Rat Heterotopic Abdominal Heart/Single-lung Transplantation in a Volume-loaded Configuration

TitleRat Heterotopic Abdominal Heart/Single-lung Transplantation in a Volume-loaded Configuration
Publication TypeJournal Article
Year of Publication2015
AuthorsKearns, MJ, Wang, Y, Boyd, JH
JournalJournal of Visualized Experiments: JoVE
Volume99
Start Page52418
Date Published05/2015
Abstract

Herein, we describe a novel technique for heterotopic abdominal heart-lung transplantation (HAHLT) in rats. The configuration of the transplant graft involves anastomosis of donor inferior vena cava (IVC) to recipient IVC, and donor ascending aorta (Ao) to recipient abdominal Ao. The right upper and middle lung lobes are preserved and function as conduits for blood flow from right heart to left heart. There are several advantages to using this technique, and it lends itself to a broad range of applications. Because the graft is transplanted in a configuration that allows for dyamic volume-loading, cardiac function may be directly assessed in vivo. The use of pressure-volume conductance catheters permits characterization of load-dependent and load-independent hemodynamic parameters.

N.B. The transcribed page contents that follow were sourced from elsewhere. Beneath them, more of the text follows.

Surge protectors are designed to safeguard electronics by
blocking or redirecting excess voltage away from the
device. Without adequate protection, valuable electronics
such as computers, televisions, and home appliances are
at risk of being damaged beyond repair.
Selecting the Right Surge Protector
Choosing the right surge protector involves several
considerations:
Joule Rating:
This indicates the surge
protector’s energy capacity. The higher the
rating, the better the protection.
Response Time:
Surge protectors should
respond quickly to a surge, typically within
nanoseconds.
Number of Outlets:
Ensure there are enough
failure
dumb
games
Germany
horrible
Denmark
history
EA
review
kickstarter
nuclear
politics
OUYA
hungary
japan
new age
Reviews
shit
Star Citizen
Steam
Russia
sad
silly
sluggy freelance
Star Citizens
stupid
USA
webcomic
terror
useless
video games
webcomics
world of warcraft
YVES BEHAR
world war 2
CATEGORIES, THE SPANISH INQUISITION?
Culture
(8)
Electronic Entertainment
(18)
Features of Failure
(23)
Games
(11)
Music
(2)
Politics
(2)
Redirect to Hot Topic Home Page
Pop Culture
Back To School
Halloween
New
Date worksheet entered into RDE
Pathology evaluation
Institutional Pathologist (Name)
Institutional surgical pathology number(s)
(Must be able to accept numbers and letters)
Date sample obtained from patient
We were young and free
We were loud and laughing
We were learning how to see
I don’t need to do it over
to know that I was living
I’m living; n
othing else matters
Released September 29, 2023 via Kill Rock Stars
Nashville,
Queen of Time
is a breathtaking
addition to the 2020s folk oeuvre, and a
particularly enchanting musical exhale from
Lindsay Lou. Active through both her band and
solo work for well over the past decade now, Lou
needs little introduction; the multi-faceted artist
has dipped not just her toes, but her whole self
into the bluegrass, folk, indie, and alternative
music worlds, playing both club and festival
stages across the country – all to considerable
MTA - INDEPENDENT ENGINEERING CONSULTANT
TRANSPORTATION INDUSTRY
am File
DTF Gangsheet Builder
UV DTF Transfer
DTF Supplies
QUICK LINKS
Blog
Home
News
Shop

The graft may be converted to a loaded configuration by applying a clamp to the recipient's infra-hepatic IVC. We describe modified surgical techniques for both donor and recipient operations, and an ideal myocardial protection strategy. Depending on the experimental aim, this model may be adapted for use in both acute and chronic studies of graft function, immunologic status, and variable ventricular loading conditions. The conducting airways to the transplanted lung are preserved, and allow for acute lung re-ventilation. This facilitates analysis of the effects of the mixed venous and arterial blood providing coronary perfusion to the graft. A limitation of this model is its technical complexity. There is a significant learning curve for new operators, who should ideally be mentored in the technique. A surgical training background is advantageous for those wishing to apply this model. Despite its complexity, we aim to present the model in a clear and easily applicable format. Because of the physiologic similarity of this model to orthotopic transplantation, and its broad range of study applications, the effort invested in learning the technique is likely to be worthwhile.